The matter was transferred to Chelmsford Crown Court by Chelmsford Magistrates today after they were told by the prosecutor that the case was too serious for them to deal with as any fines imposed could potentially run into "hundreds of thousands of pounds."
Veladail Hotels Ltd, of Mayfair, London, which owns the luxury Down Hall Country House hotel at Hatfield Heath and hospitality company Thenhotels LLP, of Baker Street, London, have yet to enter pleas to the charges.
Each company is accused of the same two offences.

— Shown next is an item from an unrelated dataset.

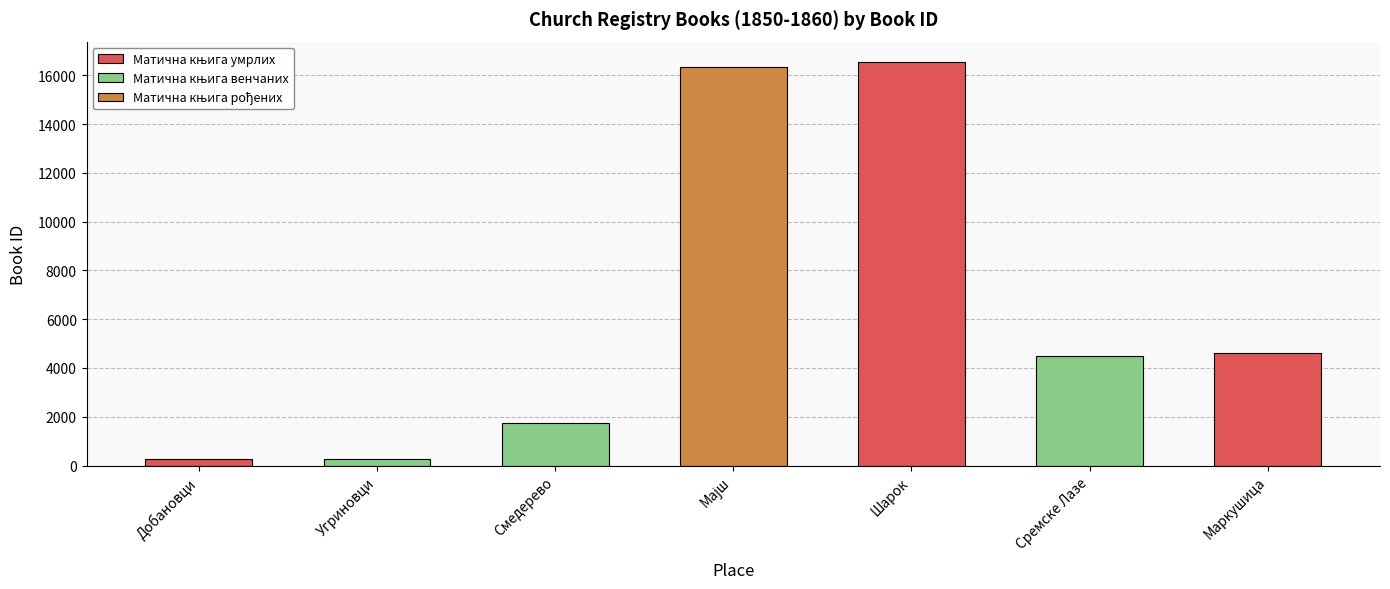

How many data points in Матична књига венчаних are less than 1735?

1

The first is that they failed in their duty not to expose guests to risks in that they permitted them to use a swimming pool without having sufficient regard to risk assessments carried out by Hygcam Ltd and 4SIGHT Risk Management Ltd.

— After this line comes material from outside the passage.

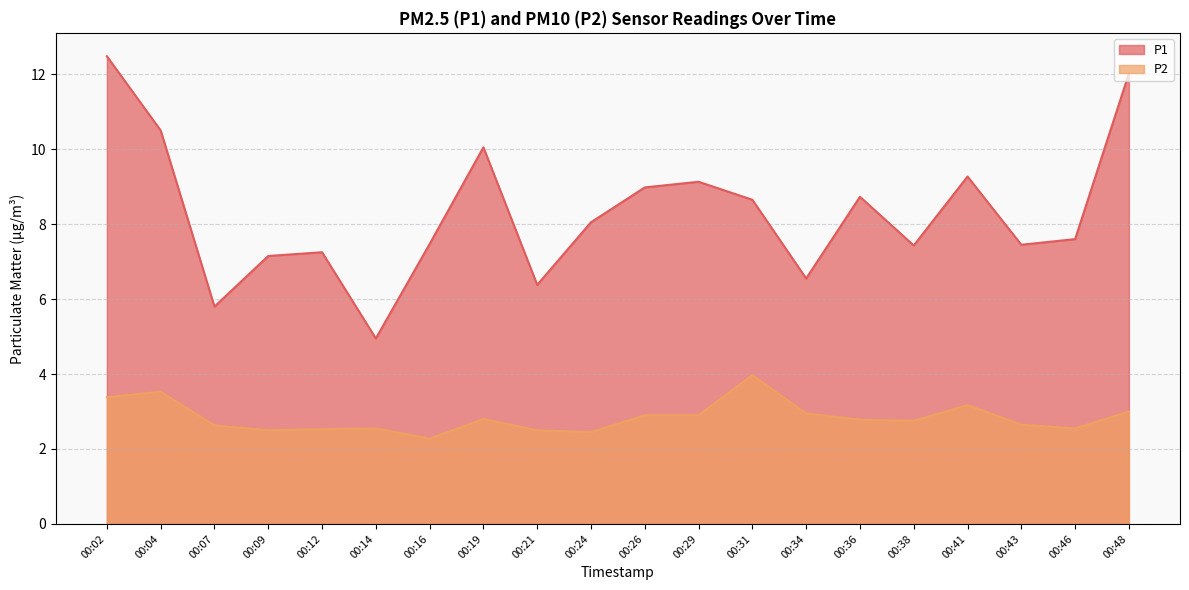

True or false: P2 and P1 cross at least once.

False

The second is that they contravened a health and safety regulation in that they failed to make a sufficient and suitable assessment of the health and safety risks.
A preliminary hearing of the case has been scheduled for the Crown Court for 27 April.
Nursing student Josephine Foday, 22, of Barth Road, Plumstead, London, was spending her birthday weekend with married father of two Komba Kpakiwa, 31, of Arthur Street, Erith, Kent, at the 99-room hotel and wedding venue, which is between Harlow and Bishop's Stortford, when the double tragedy occurred.
The bodies of the couple, who were having an affair, were found floating in the unusually designed pool at about 7pm on 27 April 2013, the second evening of their stay. An inquest in May last year recorded that they both died accidentally.
The pool, in use since 1987, was of a ‘hopper' design - shaped like a grain hopper - with the deepest 2.1m section in the centre. It had four steeply sloped sides, with the edges not marked.
At the inquest Chelmsford Coroner's Court heard from a safety expert who said a swimmer would not be able to get any firm footing on the slopes. The expert said that gradients should not exceed 1:15 but the Down Hall pool had slopes of between 1:2 and 1:3.5.
The inquest also heard that the pool was not constantly supervised by a lifeguard and the CCTV system - which was not working at the time - was for reference only and not for live monitoring.
Miss Foday was studying at Canterbury University and Mr Kpakiwa was studying law at North London University.
The prosecution has been brought by Uttlesford District Council.